Thursday, July 18, 2024

Adopting a creed or a liturgy as fad. . .

Apparently four Southern Baptist theologians and pastors have decided enough is enough and are asking messengers to this year’s Southern Baptist Convention annual meeting to adopt the Nicene Creed as part of the denomination’s official faith statement.  Baptists, however, have prided themselves on being “not a creedal people.” A historic declaration taught in Baptist seminaries for centuries is that Baptists “have no creed but the Bible.”  Their rationale?

  • “The Nicene Creed authoritatively articulates the primary doctrines of the Christian faith from the Christian Scriptures.”
  • “For nearly two millennia Christians have universally used the Creed for both teaching and worship.”
  • “The Creed is a robust and indisputable summary of orthodox Christian belief in the two most central and indispensable dogmas of the universal Christian faith: God the Trinity and the Lord Jesus Christ.”

The things that is missing is their intention to be fully orthodox, catholic, and apostolic in doctrine and faith.  Sure, it would be a good thing for the Baptists to adopt the Nicene Creed if they meant what it says but this creed does not stand in isolation from the liturgical and catechetical life of the Church from her earliest days.  To embrace the Nicene Creed but stand outside this liturgical and catechetical tradition is to adopt an idea which is still a stranger to worship and life.  That is not good.

A few years ago there was a move on the part of non-liturgical churches to adopt liturgical forms because they felt like people were interested in them and they were interested in those people.  It sounds noble and good but it is no different than Baptists and the Nicene Creed.  The form or symbol does not stand alone outside its liturgical, confessional, and catechetical tradition and life.  The churches interested in liturgical forms and creeds should also be interested in the whole package.  Without this, it is as if they are willing to put different clothes on the same bodies and welcome the stranger who is looking not for a new visual but the whole package.

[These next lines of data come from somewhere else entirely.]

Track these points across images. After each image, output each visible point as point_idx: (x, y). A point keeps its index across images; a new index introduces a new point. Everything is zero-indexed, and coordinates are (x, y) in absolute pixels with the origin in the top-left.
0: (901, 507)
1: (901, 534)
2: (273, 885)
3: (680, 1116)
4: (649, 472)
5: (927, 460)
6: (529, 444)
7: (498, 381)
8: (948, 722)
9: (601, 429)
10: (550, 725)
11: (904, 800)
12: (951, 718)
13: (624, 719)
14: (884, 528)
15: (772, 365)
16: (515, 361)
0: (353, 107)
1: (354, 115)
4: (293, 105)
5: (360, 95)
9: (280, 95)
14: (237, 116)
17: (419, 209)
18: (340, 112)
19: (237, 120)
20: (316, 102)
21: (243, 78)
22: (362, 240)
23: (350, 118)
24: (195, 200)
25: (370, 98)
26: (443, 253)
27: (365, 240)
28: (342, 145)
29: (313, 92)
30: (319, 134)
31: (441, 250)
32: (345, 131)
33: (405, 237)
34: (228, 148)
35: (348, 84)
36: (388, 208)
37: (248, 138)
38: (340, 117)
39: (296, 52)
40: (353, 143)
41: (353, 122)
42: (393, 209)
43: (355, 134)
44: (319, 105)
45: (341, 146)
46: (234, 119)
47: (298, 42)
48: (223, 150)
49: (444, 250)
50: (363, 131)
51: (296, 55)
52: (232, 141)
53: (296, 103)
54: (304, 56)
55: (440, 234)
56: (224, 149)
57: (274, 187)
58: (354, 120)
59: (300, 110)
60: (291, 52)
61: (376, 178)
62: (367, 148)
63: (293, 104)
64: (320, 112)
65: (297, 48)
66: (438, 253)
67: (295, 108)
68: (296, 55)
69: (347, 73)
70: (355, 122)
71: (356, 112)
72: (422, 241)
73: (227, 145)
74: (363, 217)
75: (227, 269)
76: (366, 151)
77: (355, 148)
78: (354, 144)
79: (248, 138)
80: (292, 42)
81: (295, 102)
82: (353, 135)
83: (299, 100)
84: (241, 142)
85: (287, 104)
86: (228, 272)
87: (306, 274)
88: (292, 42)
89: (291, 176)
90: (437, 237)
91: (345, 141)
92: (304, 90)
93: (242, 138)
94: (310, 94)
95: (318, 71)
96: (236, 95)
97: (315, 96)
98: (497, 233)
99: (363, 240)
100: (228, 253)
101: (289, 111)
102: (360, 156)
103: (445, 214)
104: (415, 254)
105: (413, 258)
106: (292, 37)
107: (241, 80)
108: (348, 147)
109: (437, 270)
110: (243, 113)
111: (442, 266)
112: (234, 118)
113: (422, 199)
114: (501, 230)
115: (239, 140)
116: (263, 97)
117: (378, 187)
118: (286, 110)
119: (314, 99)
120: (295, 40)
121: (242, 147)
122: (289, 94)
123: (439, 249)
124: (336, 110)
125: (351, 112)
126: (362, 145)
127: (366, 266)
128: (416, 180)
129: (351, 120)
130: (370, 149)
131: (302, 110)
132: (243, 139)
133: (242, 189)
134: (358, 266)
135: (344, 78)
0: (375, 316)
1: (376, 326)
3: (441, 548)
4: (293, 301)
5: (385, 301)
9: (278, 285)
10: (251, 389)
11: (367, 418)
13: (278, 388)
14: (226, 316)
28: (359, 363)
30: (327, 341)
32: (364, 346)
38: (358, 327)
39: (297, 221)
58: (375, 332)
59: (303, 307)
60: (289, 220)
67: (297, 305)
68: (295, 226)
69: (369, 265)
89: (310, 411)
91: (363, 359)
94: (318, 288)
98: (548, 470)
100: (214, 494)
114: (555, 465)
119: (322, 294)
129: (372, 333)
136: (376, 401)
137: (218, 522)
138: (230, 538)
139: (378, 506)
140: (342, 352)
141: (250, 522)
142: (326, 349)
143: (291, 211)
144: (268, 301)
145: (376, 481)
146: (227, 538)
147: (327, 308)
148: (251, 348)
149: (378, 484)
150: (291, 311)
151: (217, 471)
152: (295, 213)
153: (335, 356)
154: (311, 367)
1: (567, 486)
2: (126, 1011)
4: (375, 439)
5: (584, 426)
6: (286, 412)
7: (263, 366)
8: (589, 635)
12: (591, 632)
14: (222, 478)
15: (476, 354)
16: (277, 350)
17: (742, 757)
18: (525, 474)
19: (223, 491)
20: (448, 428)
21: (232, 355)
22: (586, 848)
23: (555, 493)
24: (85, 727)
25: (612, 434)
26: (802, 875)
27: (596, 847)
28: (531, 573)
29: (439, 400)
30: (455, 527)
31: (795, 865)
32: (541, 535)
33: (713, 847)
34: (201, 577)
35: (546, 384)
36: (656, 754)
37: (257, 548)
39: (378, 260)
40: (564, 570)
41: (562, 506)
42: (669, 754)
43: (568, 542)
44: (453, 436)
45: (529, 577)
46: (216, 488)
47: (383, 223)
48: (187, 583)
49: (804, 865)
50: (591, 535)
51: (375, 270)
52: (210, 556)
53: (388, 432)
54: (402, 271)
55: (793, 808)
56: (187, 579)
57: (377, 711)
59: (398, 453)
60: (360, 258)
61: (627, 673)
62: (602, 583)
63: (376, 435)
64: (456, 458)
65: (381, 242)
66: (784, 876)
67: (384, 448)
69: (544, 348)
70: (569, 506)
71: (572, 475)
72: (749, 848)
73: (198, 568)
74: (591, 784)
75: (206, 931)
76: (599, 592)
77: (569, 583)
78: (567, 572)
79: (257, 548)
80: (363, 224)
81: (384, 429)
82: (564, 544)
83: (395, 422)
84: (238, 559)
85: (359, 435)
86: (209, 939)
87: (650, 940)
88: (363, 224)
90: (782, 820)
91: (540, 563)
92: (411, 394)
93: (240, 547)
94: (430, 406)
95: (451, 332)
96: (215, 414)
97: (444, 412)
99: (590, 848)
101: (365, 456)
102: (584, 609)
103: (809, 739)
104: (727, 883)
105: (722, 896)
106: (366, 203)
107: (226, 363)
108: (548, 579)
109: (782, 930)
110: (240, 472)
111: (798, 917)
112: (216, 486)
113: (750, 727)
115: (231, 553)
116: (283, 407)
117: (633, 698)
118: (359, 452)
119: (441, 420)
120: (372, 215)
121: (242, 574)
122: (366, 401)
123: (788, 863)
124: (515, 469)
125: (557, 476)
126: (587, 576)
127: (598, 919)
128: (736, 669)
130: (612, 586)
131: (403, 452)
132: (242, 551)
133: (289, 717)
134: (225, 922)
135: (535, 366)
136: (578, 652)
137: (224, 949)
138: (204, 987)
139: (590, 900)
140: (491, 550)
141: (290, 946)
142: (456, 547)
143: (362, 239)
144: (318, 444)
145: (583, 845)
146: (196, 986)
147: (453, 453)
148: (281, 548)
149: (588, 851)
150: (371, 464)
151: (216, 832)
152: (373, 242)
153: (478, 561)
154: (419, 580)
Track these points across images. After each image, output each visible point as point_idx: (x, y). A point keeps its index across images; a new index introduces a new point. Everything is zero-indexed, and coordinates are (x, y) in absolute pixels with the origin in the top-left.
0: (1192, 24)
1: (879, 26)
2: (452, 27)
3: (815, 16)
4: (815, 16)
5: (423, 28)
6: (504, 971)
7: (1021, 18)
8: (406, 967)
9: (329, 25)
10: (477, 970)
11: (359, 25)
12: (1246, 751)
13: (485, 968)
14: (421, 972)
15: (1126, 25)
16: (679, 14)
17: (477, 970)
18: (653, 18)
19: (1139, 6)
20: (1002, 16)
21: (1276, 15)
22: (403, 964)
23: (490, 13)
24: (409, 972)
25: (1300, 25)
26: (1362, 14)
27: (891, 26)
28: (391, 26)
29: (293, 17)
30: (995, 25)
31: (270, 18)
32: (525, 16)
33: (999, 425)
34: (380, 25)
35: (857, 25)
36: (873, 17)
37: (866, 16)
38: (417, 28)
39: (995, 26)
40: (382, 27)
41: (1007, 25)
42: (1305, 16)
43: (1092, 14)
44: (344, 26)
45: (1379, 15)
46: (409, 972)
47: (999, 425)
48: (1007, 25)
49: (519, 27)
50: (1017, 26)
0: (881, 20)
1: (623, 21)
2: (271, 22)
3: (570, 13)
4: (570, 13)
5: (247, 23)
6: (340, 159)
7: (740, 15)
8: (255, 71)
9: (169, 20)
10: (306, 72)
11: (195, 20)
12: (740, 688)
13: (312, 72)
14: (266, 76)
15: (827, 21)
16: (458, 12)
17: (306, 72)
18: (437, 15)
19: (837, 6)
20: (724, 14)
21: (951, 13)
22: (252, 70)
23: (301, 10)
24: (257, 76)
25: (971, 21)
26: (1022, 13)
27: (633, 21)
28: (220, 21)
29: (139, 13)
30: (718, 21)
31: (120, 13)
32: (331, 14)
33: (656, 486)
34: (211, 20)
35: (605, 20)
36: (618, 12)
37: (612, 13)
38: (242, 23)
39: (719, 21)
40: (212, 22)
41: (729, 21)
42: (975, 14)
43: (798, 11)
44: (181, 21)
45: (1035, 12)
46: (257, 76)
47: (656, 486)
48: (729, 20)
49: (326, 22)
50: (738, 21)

I think it would be great if Baptists were so inclined to begin to reassess their low view of the Sacraments, their rejection of baptismal regeneration, their refusal to affirm the Real Presence, and their non-liturgical worship along with the acceptance of the Nicene Creed.  Without that, I do not attach as much significance to their interest in the creed as some.  For what it is worth, the Baptists still leave autonomy to the local congregation and while they might affirm the idea of a creed, it would be very hard to change the culture that has worked against Baptists being anything more than an association of folks with some important things in common.